Кандидат искусствоведения, член-корреспондент Академии художеств СССР Наталия Соколова писала о чарующем впечатлении от надгробия. Она назвала его одним из самых поэтических надгробий в русской скульптуре. По её мнению, оно воспроизводит то «чистое, чуть болезненное и печальное, что было в личности и творчестве Борисова-Мусатова». «Трогательное, беспомощное в этой лежащей детской фигурке» спящего «на простом прямоугольном грубозернистом камне» обнажённого мальчика перекликается, с точки зрения советского искусствоведа, с судьбой и характером художника. Она писала также об удачно выбранном месте, выбранном для памятника в окружении плакучих берёз[45].

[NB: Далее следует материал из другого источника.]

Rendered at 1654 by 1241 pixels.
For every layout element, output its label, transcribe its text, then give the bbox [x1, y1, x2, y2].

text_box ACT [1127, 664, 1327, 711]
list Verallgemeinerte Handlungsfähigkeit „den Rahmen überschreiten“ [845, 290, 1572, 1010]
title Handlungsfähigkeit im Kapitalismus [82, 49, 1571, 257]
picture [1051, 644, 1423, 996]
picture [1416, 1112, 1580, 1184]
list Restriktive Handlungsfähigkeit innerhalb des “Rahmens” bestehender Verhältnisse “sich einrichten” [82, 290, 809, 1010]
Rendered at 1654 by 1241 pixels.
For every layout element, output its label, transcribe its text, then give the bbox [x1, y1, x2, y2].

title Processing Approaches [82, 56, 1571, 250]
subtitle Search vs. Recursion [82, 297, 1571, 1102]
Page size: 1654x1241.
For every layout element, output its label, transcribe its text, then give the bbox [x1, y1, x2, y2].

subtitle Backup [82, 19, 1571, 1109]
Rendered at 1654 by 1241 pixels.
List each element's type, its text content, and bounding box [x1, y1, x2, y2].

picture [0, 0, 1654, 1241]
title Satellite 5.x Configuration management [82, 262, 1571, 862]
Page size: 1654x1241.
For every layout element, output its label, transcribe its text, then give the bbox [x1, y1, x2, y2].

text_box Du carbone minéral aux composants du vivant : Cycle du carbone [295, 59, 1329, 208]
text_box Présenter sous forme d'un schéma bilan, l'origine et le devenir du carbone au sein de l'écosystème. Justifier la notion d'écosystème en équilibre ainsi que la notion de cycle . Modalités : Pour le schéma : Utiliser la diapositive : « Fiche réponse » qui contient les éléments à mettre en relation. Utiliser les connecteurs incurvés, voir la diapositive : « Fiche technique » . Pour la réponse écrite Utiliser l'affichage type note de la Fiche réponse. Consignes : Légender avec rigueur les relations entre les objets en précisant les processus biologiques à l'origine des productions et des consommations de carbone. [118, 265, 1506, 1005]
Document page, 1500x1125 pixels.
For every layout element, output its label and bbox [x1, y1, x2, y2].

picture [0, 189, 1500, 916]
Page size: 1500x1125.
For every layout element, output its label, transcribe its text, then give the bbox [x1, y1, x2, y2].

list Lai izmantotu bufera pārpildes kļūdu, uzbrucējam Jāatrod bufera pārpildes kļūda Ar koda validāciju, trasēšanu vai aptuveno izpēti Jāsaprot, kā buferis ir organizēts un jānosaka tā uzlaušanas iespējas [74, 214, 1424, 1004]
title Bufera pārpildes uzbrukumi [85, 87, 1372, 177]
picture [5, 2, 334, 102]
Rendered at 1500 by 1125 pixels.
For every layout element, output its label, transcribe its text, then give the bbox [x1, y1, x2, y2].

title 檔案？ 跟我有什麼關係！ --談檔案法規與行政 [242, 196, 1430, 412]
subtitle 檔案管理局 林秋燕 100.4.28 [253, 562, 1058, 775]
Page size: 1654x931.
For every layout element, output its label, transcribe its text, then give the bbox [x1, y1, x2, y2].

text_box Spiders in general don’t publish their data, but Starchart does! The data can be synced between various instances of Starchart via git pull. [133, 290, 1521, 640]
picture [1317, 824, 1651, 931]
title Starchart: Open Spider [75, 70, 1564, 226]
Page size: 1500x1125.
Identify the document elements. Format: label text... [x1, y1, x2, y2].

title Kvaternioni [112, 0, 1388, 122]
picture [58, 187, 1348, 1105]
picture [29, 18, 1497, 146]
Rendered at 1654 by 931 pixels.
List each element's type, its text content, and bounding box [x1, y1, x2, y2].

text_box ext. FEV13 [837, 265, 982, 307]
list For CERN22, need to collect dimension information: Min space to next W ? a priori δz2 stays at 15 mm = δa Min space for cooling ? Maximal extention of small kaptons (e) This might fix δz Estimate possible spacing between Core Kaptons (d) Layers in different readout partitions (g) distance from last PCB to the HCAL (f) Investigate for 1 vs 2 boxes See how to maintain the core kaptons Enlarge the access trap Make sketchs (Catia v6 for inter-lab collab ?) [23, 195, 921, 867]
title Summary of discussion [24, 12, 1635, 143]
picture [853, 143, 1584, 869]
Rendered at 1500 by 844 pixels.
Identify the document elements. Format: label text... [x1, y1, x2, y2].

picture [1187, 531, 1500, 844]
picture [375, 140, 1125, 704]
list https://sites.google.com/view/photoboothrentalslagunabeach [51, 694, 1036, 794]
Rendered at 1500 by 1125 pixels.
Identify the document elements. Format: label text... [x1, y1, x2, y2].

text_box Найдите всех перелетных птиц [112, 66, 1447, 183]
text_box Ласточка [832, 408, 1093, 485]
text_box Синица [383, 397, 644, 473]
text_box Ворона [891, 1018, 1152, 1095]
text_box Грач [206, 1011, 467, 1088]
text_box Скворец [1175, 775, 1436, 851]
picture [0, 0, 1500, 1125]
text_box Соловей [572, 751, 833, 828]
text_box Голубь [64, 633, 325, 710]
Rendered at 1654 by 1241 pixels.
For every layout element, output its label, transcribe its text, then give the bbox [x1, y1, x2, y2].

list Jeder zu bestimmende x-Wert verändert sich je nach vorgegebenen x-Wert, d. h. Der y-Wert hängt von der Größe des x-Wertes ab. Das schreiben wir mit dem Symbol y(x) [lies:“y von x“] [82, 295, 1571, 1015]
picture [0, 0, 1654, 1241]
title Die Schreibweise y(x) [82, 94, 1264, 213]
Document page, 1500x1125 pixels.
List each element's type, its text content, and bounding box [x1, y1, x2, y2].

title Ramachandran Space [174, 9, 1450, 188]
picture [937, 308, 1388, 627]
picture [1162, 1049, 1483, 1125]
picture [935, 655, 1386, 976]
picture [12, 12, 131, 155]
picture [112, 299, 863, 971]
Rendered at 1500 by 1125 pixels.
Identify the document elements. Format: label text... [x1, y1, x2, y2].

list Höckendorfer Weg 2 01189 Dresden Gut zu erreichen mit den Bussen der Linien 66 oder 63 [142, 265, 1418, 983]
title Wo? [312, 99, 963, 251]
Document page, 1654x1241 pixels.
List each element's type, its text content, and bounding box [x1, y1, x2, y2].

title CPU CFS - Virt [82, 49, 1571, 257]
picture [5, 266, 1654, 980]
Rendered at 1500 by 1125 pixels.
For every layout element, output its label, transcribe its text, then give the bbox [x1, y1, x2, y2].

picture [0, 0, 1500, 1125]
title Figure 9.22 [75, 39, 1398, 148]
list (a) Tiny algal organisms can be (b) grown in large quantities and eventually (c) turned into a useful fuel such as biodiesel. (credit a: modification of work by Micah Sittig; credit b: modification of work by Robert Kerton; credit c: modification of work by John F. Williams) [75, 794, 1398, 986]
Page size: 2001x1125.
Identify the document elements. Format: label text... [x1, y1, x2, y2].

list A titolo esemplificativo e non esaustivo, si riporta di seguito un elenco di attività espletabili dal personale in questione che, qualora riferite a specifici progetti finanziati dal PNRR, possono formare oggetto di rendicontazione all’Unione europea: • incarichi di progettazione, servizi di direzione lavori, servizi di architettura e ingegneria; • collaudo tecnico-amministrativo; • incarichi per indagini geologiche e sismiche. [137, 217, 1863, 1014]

Доктор искусствоведения Марк Нейман отмечал оттенок дремотной мечтательности, лёгкой грусти и ленивой истомы в надгробии художника и считал, что в этом проявилась невольная дань настроениям времени. Искусствовед отрицал, что работы Матвеева «таят в себе драматизм, возможность мятежной внутренней борьбы». Напротив, по его мнению, им свойственно состояние безмятежности: «Человек в них очищен от „жизненной скверны“, отстранён от мирской суеты; он стоит в стороне от схваток, не участвует в жизни, он её созерцает». Нейман отмечал символизм памятника Борисову-Мусатову: «тонкая, с бессильно откинутой головой фигура мальчика, распластанная на холодном камне, как бы стирает ту таинственную грань, за которой состояние глубокого покоя незаметно переходит в вечный сон. Смерть не пугает, она лишь вызывает чувство печали». Искусствовед писал, что скорбный лиризм надгробия соответствует окружающей его атмосфере сельского пейзажа[46].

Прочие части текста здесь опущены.